Locate the string "that" throughout the material and copy every line in which it occurs.
━━━━━━━━━━━━━━━━━━━━━━━━━━━━━━
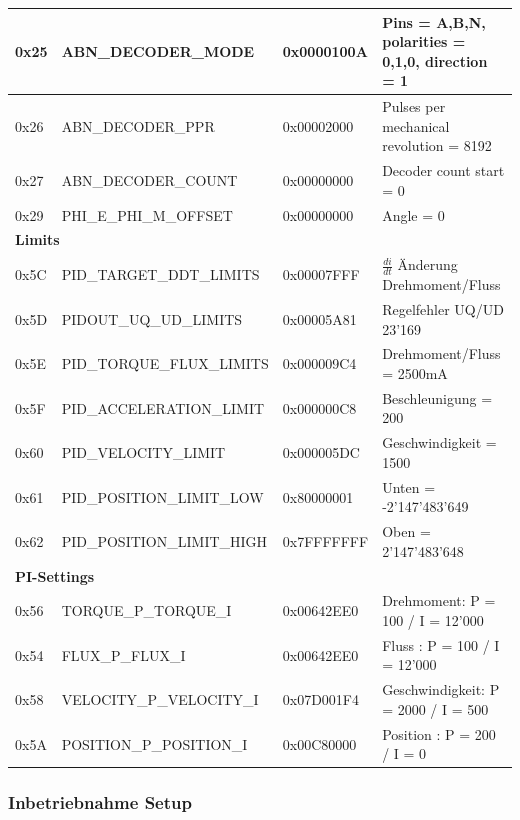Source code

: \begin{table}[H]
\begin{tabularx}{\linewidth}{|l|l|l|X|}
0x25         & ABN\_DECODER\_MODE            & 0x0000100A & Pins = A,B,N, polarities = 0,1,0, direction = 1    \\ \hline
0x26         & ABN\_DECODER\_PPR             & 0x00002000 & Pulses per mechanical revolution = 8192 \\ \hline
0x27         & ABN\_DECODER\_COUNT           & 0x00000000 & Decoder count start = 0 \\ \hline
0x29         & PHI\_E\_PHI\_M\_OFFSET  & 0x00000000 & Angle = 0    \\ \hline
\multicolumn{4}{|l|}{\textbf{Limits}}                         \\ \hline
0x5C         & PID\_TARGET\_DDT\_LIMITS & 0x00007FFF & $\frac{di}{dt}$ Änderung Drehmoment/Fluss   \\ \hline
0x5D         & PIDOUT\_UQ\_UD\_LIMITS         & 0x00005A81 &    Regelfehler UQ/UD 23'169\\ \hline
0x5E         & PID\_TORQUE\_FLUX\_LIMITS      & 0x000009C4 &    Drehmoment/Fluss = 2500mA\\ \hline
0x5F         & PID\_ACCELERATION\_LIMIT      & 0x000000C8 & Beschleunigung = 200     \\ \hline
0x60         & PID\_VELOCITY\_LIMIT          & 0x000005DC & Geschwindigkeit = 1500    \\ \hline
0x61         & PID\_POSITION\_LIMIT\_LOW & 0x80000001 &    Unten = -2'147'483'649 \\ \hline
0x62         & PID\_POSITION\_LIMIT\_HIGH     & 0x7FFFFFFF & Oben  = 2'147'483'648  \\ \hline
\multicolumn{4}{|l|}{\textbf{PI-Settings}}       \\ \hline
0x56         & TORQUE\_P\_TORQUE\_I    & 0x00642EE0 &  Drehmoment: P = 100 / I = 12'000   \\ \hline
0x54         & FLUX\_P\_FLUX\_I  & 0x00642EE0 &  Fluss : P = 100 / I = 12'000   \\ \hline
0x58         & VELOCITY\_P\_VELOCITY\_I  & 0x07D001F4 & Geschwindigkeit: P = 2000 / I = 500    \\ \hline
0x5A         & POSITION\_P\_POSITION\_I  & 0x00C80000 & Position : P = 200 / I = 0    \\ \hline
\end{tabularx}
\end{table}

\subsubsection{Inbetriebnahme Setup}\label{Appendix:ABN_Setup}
━━━━━━━━━━━━━━━━━━━━━━━━━━━━━━
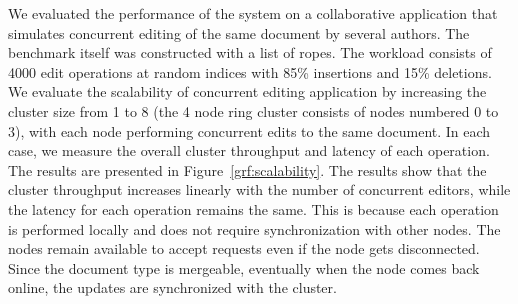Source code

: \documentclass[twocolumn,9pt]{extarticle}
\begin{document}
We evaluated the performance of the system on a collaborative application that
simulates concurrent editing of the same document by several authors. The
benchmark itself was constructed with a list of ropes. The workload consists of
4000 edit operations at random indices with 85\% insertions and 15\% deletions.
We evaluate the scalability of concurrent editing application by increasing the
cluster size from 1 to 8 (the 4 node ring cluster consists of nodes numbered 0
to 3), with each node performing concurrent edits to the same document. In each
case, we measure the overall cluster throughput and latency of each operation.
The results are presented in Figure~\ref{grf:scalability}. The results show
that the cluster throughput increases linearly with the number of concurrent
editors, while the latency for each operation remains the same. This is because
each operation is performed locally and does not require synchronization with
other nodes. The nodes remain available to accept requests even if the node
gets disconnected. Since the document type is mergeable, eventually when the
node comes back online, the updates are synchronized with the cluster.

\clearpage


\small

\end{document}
━━━━━━━━━━━━━━━━━━━━━━━━━━━━━━
# [RESPONSE TO THE TASK]
We evaluated the performance of the system on a collaborative application that
that the cluster throughput increases linearly with the number of concurrent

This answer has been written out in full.